Identification of transcription factor binding sites

We extracted 1000 bp of sequence upstream of the cDNA start site to search for transcription factor binding sites (TFBS). Transcripts with < 1000 bp upstream in the reference sequence were not used in the analysis. We used the FIMO tool from the MEME suite (v 4.11.4; [95]) with a position weight matrix (PWM) obtained from plantPAN 2.0 (http://plantpan2.itps.ncku.edu.tw/; [96]). We ran FIMO with a p value threshold of <1e-4 (default), increased the max-stored-scores to 1,000,000 to account for the size of the dataset, and used a –motif-pseudo of 1e-8 as recommended by Peng et al. [97] for use with PWMs.
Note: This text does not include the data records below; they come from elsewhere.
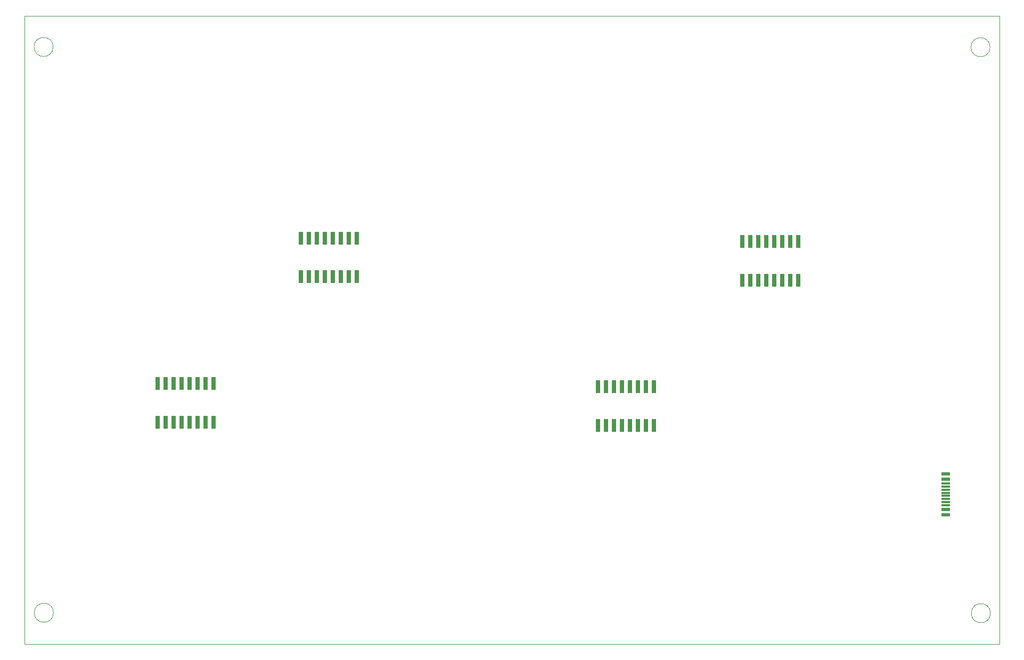
<source format=gbr>
%TF.GenerationSoftware,KiCad,Pcbnew,6.0.2+dfsg-1*%
%TF.CreationDate,2023-03-05T21:27:33-05:00*%
%TF.ProjectId,BFUSB_HUB,42465553-425f-4485-9542-2e6b69636164,rev?*%
%TF.SameCoordinates,Original*%
%TF.FileFunction,Paste,Top*%
%TF.FilePolarity,Positive*%
%FSLAX46Y46*%
G04 Gerber Fmt 4.6, Leading zero omitted, Abs format (unit mm)*
G04 Created by KiCad (PCBNEW 6.0.2+dfsg-1) date 2023-03-05 21:27:33*
%MOMM*%
%LPD*%
G01*
G04 APERTURE LIST*
%TA.AperFunction,Profile*%
%ADD10C,0.100000*%
%TD*%
%ADD11R,0.660400X2.032000*%
%ADD12R,1.450000X0.600000*%
%ADD13R,1.450000X0.300000*%
G04 APERTURE END LIST*
D10*
X75676843Y-108350000D02*
G75*
G03*
X75676843Y-108350000I-1526843J0D01*
G01*
X224648975Y-108425000D02*
G75*
G03*
X224648975Y-108425000I-1523975J0D01*
G01*
X224595691Y-18325000D02*
G75*
G03*
X224595691Y-18325000I-1520691J0D01*
G01*
X75620691Y-18275000D02*
G75*
G03*
X75620691Y-18275000I-1520691J0D01*
G01*
X71100000Y-13325000D02*
X226100000Y-13325000D01*
X226100000Y-13325000D02*
X226100000Y-113325000D01*
X226100000Y-113325000D02*
X71100000Y-113325000D01*
X71100000Y-113325000D02*
X71100000Y-13325000D01*
D11*
%TO.C,U3*%
X194095000Y-49251600D03*
X192825000Y-49251600D03*
X191555000Y-49251600D03*
X190285000Y-49251600D03*
X189015000Y-49251600D03*
X187745000Y-49251600D03*
X186475000Y-49251600D03*
X185205000Y-49251600D03*
X185205000Y-55398400D03*
X186475000Y-55398400D03*
X187745000Y-55398400D03*
X189015000Y-55398400D03*
X190285000Y-55398400D03*
X191555000Y-55398400D03*
X192825000Y-55398400D03*
X194095000Y-55398400D03*
%TD*%
%TO.C,U5*%
X92255000Y-78023400D03*
X93525000Y-78023400D03*
X94795000Y-78023400D03*
X96065000Y-78023400D03*
X97335000Y-78023400D03*
X98605000Y-78023400D03*
X99875000Y-78023400D03*
X101145000Y-78023400D03*
X101145000Y-71876600D03*
X99875000Y-71876600D03*
X98605000Y-71876600D03*
X97335000Y-71876600D03*
X96065000Y-71876600D03*
X94795000Y-71876600D03*
X93525000Y-71876600D03*
X92255000Y-71876600D03*
%TD*%
%TO.C,U2*%
X123895000Y-48701600D03*
X122625000Y-48701600D03*
X121355000Y-48701600D03*
X120085000Y-48701600D03*
X118815000Y-48701600D03*
X117545000Y-48701600D03*
X116275000Y-48701600D03*
X115005000Y-48701600D03*
X115005000Y-54848400D03*
X116275000Y-54848400D03*
X117545000Y-54848400D03*
X118815000Y-54848400D03*
X120085000Y-54848400D03*
X121355000Y-54848400D03*
X122625000Y-54848400D03*
X123895000Y-54848400D03*
%TD*%
D12*
%TO.C,J1*%
X217535000Y-92755000D03*
X217535000Y-91955000D03*
D13*
X217535000Y-90755000D03*
X217535000Y-89755000D03*
X217535000Y-89255000D03*
X217535000Y-88255000D03*
D12*
X217535000Y-87055000D03*
X217535000Y-86255000D03*
X217535000Y-86255000D03*
X217535000Y-87055000D03*
D13*
X217535000Y-87755000D03*
X217535000Y-88755000D03*
X217535000Y-90255000D03*
X217535000Y-91255000D03*
D12*
X217535000Y-91955000D03*
X217535000Y-92755000D03*
%TD*%
D11*
%TO.C,U4*%
X162280000Y-78521800D03*
X163550000Y-78521800D03*
X164820000Y-78521800D03*
X166090000Y-78521800D03*
X167360000Y-78521800D03*
X168630000Y-78521800D03*
X169900000Y-78521800D03*
X171170000Y-78521800D03*
X171170000Y-72375000D03*
X169900000Y-72375000D03*
X168630000Y-72375000D03*
X167360000Y-72375000D03*
X166090000Y-72375000D03*
X164820000Y-72375000D03*
X163550000Y-72375000D03*
X162280000Y-72375000D03*
%TD*%
M02*

</source>
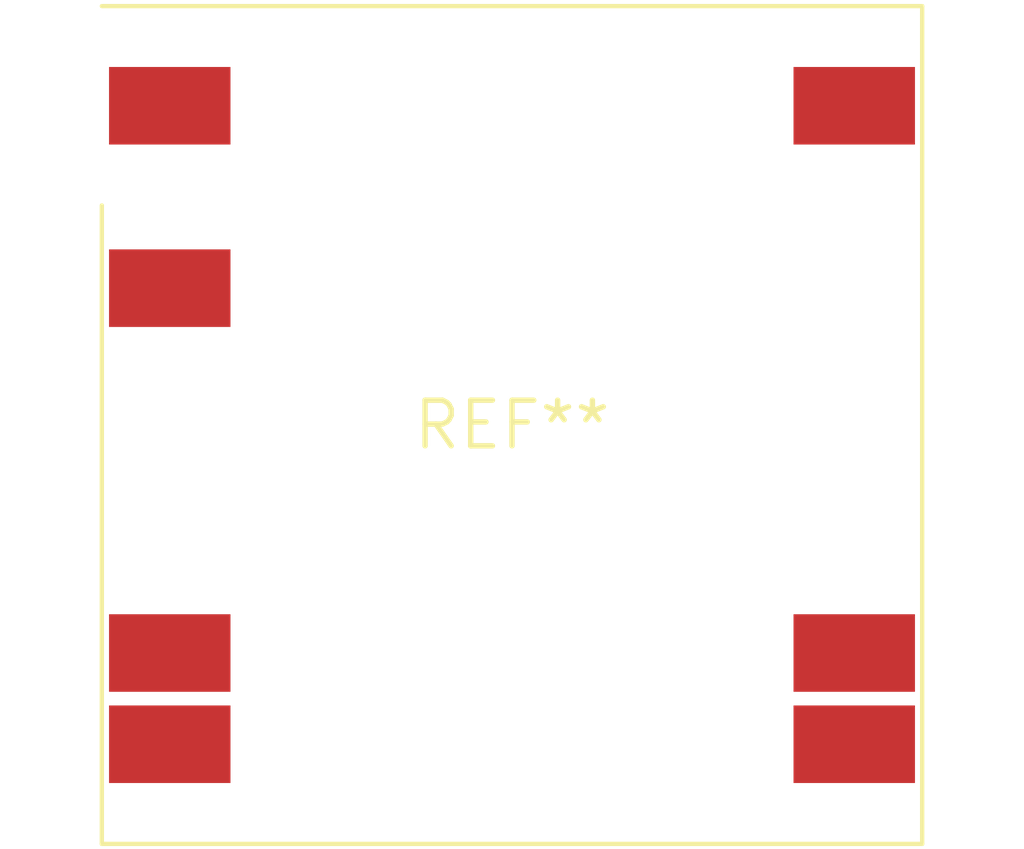
<source format=kicad_pcb>
(kicad_pcb (version 20240108) (generator pcbnew)

  (general
    (thickness 1.6)
  )

  (paper "A4")
  (layers
    (0 "F.Cu" signal)
    (31 "B.Cu" signal)
    (32 "B.Adhes" user "B.Adhesive")
    (33 "F.Adhes" user "F.Adhesive")
    (34 "B.Paste" user)
    (35 "F.Paste" user)
    (36 "B.SilkS" user "B.Silkscreen")
    (37 "F.SilkS" user "F.Silkscreen")
    (38 "B.Mask" user)
    (39 "F.Mask" user)
    (40 "Dwgs.User" user "User.Drawings")
    (41 "Cmts.User" user "User.Comments")
    (42 "Eco1.User" user "User.Eco1")
    (43 "Eco2.User" user "User.Eco2")
    (44 "Edge.Cuts" user)
    (45 "Margin" user)
    (46 "B.CrtYd" user "B.Courtyard")
    (47 "F.CrtYd" user "F.Courtyard")
    (48 "B.Fab" user)
    (49 "F.Fab" user)
    (50 "User.1" user)
    (51 "User.2" user)
    (52 "User.3" user)
    (53 "User.4" user)
    (54 "User.5" user)
    (55 "User.6" user)
    (56 "User.7" user)
    (57 "User.8" user)
    (58 "User.9" user)
  )

  (setup
    (pad_to_mask_clearance 0)
    (pcbplotparams
      (layerselection 0x00010fc_ffffffff)
      (plot_on_all_layers_selection 0x0000000_00000000)
      (disableapertmacros false)
      (usegerberextensions false)
      (usegerberattributes false)
      (usegerberadvancedattributes false)
      (creategerberjobfile false)
      (dashed_line_dash_ratio 12.000000)
      (dashed_line_gap_ratio 3.000000)
      (svgprecision 4)
      (plotframeref false)
      (viasonmask false)
      (mode 1)
      (useauxorigin false)
      (hpglpennumber 1)
      (hpglpenspeed 20)
      (hpglpendiameter 15.000000)
      (dxfpolygonmode false)
      (dxfimperialunits false)
      (dxfusepcbnewfont false)
      (psnegative false)
      (psa4output false)
      (plotreference false)
      (plotvalue false)
      (plotinvisibletext false)
      (sketchpadsonfab false)
      (subtractmaskfromsilk false)
      (outputformat 1)
      (mirror false)
      (drillshape 1)
      (scaleselection 1)
      (outputdirectory "")
    )
  )

  (net 0 "")

  (footprint "Converter_DCDC_Murata_MGJ3" (layer "F.Cu") (at 0 0))

)

</source>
We generated a background model using the fasta-get-markov command of MEME on all extracted promoter sequences.

Enrichment testing

To test for enrichment of different categories of transcripts relative to all expressed transcripts we performed Fisher’s exact test using R-3.2.5. For functional annotation categories, enrichment testing was only performed on categories that could be extracted using GO terms and key words based on their annotation in the TGAC reference. Only DE transcripts that could be extracted using this method were used in the enrichment tests. For example, we identified 12 DE transcripts associated with ubiquitin. The annotation of these transcripts was obtained through a combination of the TGAC annotation and manual annotation. However, only seven of these transcripts could be extracted using GO terms and key words from the whole reference annotation. Therefore, only seven transcripts were used for the enrichment test.